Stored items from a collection
►

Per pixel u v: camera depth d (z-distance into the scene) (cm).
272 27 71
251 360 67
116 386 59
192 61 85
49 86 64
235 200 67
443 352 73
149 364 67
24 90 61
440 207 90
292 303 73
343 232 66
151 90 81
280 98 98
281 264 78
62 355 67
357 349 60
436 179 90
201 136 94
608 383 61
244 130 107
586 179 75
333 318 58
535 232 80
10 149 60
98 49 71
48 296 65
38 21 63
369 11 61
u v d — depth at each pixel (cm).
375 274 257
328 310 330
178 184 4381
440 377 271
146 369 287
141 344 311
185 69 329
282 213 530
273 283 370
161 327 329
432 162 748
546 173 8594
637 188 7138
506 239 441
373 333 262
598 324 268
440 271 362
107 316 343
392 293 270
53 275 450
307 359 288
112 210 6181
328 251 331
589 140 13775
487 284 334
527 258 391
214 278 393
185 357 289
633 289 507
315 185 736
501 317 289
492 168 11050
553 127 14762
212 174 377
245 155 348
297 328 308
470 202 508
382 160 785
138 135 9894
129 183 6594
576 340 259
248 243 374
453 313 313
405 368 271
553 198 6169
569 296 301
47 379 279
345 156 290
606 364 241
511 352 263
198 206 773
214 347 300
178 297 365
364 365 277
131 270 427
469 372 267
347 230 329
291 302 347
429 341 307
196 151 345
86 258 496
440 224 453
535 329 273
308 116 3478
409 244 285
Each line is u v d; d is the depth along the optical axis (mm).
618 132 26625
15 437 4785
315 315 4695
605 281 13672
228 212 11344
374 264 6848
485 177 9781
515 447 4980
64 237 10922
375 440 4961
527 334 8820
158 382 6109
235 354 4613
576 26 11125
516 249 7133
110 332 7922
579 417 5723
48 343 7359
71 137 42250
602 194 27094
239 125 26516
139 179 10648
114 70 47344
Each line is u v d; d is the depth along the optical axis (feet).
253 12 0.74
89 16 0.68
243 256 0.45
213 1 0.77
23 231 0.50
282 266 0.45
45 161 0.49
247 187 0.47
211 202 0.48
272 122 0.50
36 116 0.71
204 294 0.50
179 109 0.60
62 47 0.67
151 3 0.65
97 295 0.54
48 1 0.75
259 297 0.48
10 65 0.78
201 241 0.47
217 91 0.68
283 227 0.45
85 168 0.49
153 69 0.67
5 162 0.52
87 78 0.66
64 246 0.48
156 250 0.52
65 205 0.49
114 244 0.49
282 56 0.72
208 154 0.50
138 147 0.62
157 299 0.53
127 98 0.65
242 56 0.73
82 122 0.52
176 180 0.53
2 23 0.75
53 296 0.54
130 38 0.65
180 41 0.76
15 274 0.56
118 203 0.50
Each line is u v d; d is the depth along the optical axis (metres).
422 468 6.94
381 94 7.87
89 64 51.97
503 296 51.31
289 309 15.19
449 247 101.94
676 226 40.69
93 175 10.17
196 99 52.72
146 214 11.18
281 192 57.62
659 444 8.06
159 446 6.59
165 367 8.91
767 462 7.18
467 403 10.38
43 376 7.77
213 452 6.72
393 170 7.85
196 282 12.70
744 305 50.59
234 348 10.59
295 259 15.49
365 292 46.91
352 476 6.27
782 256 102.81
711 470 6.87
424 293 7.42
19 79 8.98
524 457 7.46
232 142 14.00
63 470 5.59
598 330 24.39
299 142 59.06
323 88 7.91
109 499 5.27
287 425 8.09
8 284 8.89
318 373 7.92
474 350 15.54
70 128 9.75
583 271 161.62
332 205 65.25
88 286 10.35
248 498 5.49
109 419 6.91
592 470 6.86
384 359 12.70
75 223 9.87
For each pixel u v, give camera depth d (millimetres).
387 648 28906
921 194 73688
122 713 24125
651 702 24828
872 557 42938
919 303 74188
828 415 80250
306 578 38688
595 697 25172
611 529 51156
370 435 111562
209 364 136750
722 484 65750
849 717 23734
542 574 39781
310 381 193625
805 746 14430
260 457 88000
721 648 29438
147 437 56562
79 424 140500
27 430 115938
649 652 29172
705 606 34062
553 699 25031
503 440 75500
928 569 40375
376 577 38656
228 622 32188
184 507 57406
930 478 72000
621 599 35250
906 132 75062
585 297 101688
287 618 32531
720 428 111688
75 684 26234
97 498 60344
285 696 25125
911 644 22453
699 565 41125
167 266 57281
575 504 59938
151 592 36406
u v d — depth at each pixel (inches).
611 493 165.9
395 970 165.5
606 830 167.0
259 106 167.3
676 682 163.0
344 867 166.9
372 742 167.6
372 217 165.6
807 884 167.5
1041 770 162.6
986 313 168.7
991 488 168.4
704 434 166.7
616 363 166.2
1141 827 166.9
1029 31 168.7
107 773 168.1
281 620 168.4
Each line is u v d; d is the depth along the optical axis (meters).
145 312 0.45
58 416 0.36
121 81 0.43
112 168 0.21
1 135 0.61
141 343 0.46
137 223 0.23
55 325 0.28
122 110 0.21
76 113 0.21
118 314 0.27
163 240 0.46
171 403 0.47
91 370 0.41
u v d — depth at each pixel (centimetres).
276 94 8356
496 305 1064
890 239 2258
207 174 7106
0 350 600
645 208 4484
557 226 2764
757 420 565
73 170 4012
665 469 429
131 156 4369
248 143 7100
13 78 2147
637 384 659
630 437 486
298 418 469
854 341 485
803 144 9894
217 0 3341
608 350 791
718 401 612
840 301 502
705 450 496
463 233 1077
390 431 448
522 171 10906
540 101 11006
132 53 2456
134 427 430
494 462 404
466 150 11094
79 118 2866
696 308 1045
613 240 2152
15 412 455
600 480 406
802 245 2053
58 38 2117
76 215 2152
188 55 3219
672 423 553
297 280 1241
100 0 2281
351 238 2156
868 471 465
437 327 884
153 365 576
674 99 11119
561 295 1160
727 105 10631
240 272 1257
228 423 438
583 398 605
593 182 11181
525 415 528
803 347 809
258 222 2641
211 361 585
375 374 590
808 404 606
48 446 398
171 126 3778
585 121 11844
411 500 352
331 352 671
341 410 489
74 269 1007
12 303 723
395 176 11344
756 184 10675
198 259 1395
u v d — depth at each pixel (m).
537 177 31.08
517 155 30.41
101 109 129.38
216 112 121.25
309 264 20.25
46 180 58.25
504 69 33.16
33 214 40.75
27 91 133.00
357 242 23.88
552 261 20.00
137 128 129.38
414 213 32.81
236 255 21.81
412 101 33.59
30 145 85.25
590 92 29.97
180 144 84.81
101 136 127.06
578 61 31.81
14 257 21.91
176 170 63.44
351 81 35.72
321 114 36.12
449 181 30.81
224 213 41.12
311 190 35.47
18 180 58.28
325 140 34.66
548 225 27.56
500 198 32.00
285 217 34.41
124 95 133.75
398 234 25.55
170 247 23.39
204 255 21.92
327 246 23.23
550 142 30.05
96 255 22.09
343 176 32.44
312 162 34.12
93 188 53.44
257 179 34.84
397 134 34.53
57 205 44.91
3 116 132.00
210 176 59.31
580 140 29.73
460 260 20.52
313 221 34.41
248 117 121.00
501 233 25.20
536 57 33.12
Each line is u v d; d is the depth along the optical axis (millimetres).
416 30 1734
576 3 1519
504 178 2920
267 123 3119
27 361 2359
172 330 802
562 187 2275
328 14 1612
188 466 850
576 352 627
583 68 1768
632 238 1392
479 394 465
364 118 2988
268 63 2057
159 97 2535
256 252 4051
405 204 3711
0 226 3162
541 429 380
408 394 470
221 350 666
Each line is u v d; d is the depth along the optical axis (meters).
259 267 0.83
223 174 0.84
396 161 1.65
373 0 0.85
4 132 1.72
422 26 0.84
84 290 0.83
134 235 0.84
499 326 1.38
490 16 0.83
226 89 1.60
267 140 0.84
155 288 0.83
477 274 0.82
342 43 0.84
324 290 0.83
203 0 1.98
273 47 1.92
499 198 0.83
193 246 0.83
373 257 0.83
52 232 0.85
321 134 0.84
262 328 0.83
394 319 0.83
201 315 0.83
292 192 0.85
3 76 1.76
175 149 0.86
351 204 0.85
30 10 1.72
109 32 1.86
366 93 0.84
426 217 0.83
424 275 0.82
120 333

◄

TRY IT
All lines carrying the word "axis" must be copied from the data above.

WRITTEN ANSWER
Each line is u v d; d is the depth along the optical axis (mm).
Each line is u v d; d is the depth along the optical axis (feet).
Each line is u v d; d is the depth along the optical axis (metres).
Each line is u v d; d is the depth along the optical axis (meters).
Each line is u v d; d is the depth along the optical axis (millimetres).
Each line is u v d; d is the depth along the optical axis (meters).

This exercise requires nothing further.